Transcribed page contents
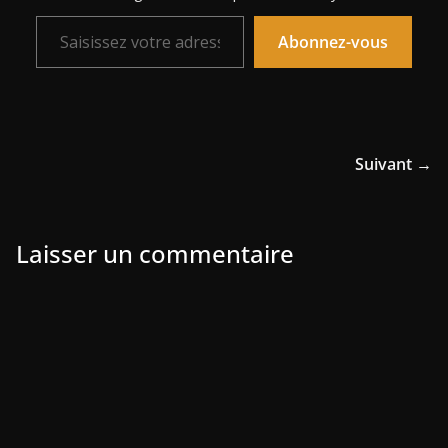
Saisissez votre adresse e-mail…
Abonnez-vous
Suivant →
Laisser un commentaire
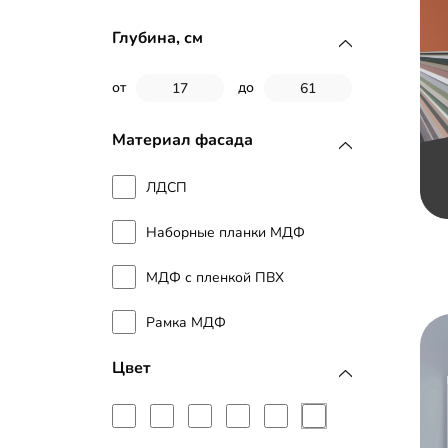
Глубина, см
от
до
Материал фасада
ЛДСП
Наборные планки МДФ
МДФ с пленкой ПВХ
Рамка МДФ
Цвет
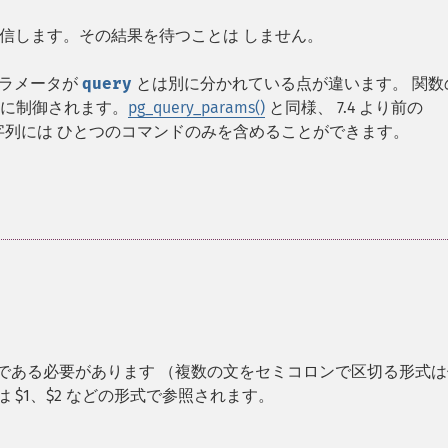
信します。その結果を待つことは しません。
ラメータが
query
とは別に分かれている点が違います。 関数
全に制御されます。
pg_query_params()
と同様、 7.4 より前の
エリ文字列には ひとつのコマンドのみを含めることができます。
のみである必要があります （複数の文をセミコロンで区切る形式
 $1、$2 などの形式で参照されます。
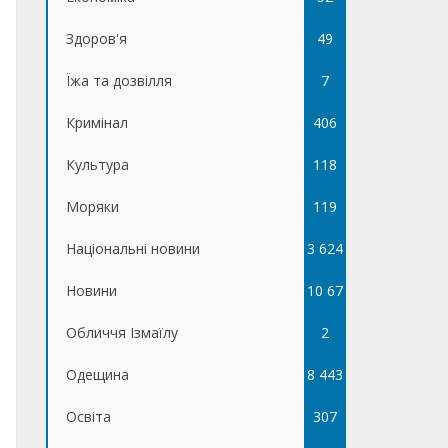
Здоров'я
49
Їжа та дозвілля
7
Кримінал
406
Культура
118
Моряки
119
Національні новини
3 624
Новини
10 67
Обличчя Ізмаїлу
5
2
Одещина
8 443
Освіта
307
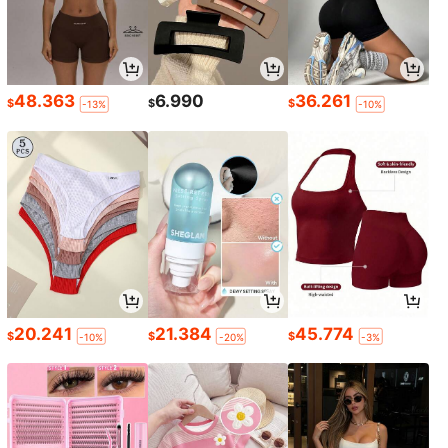
48.363
6.990
36.261
$
$
$
-13%
-10%
20.241
21.384
45.774
$
$
$
-10%
-20%
-3%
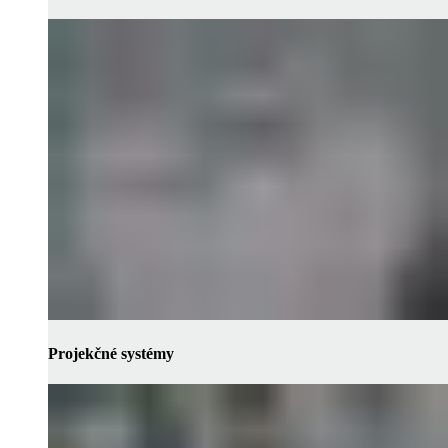
Projekčné systémy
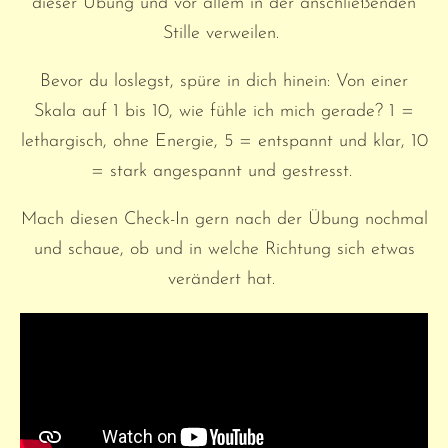
dieser Übung und vor allem in der anschließenden
Stille verweilen.
Bevor du loslegst, spüre in dich hinein: Von einer
Skala auf 1 bis 10, wie fühle ich mich gerade? 1 =
lethargisch, ohne Energie, 5 = entspannt und klar, 10
= stark angespannt und gestresst.
Mach diesen Check-In gern nach der Übung nochmal
und schaue, ob und in welche Richtung sich etwas
verändert hat.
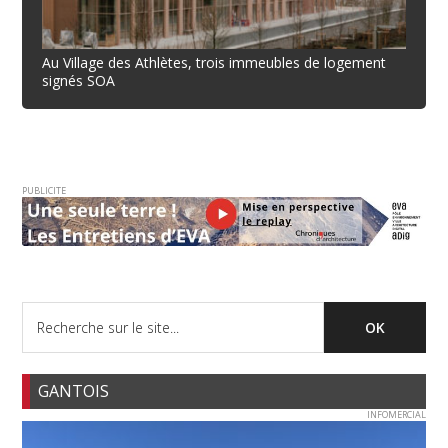
Au Village des Athlètes, trois immeubles de logement
signés SOA
PUBLICITE
GANTOIS
INFOMERCIAL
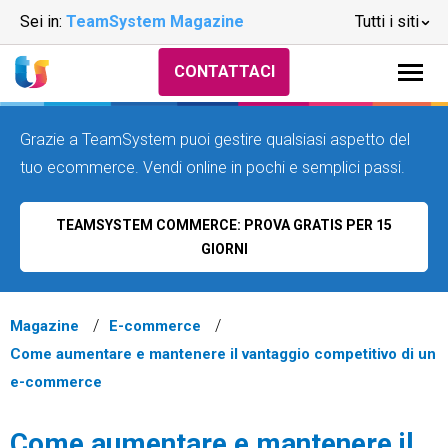
Sei in:
TeamSystem Magazine
Tutti i siti
CONTATTACI
Grazie a TeamSystem puoi gestire qualsiasi aspetto del
tuo ecommerce. Vendi online in pochi e semplici passi.
TEAMSYSTEM COMMERCE: PROVA GRATIS PER 15
GIORNI
Magazine
E-commerce
Come aumentare e mantenere il vantaggio competitivo di un
e-commerce
Come aumentare e mantenere il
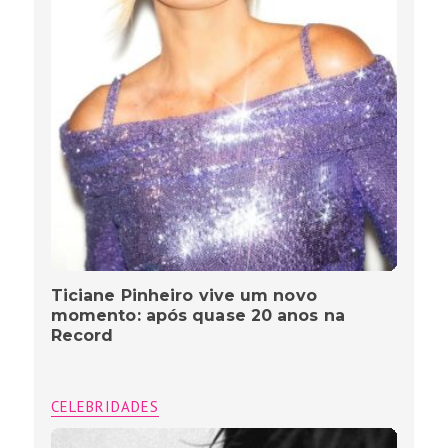
Ticiane Pinheiro vive um novo
momento: após quase 20 anos na
Record
CELEBRIDADES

### WHAT TO WORK ON:
Every word of the data should be reproduced exactly; please omit any pictures.

### COMPLETED EXERCISE:
Saisissez votre adresse e-mail…
Abonnez-vous
Suivant →
Laisser un commentaire
Глубина, см
от
до
Материал фасада
ЛДСП
Наборные планки МДФ
МДФ с пленкой ПВХ
Рамка МДФ
Цвет
信します。その結果を待つことは しません。
ラメータが
query
とは別に分かれている点が違います。 関数
全に制御されます。
pg_query_params()
と同様、 7.4 より前の
エリ文字列には ひとつのコマンドのみを含めることができます。
のみである必要があります （複数の文をセミコロンで区切る形式
 $1、$2 などの形式で参照されます。
Здоров'я
49
Їжа та дозвілля
7
Кримінал
406
Культура
118
Моряки
119
Національні новини
3 624
Новини
10 67
Обличчя Ізмаїлу
5
2
Одещина
8 443
Освіта
307
48.363
6.990
36.261
$
$
$
-13%
-10%
20.241
21.384
45.774
$
$
$
-10%
-20%
-3%
Projekčné systémy
dieser Übung und vor allem in der anschließenden
Stille verweilen.
Bevor du loslegst, spüre in dich hinein: Von einer
Skala auf 1 bis 10, wie fühle ich mich gerade? 1 =
lethargisch, ohne Energie, 5 = entspannt und klar, 10
= stark angespannt und gestresst.
Mach diesen Check-In gern nach der Übung nochmal
und schaue, ob und in welche Richtung sich etwas
verändert hat.
Au Village des Athlètes, trois immeubles de logement
signés SOA
PUBLICITE
GANTOIS
INFOMERCIAL
Sei in:
TeamSystem Magazine
Tutti i siti
CONTATTACI
Grazie a TeamSystem puoi gestire qualsiasi aspetto del
tuo ecommerce. Vendi online in pochi e semplici passi.
TEAMSYSTEM COMMERCE: PROVA GRATIS PER 15
GIORNI
Magazine
E-commerce
Come aumentare e mantenere il vantaggio competitivo di un
e-commerce
Come aumentare e mantenere il
Ticiane Pinheiro vive um novo
momento: após quase 20 anos na
Record
CELEBRIDADES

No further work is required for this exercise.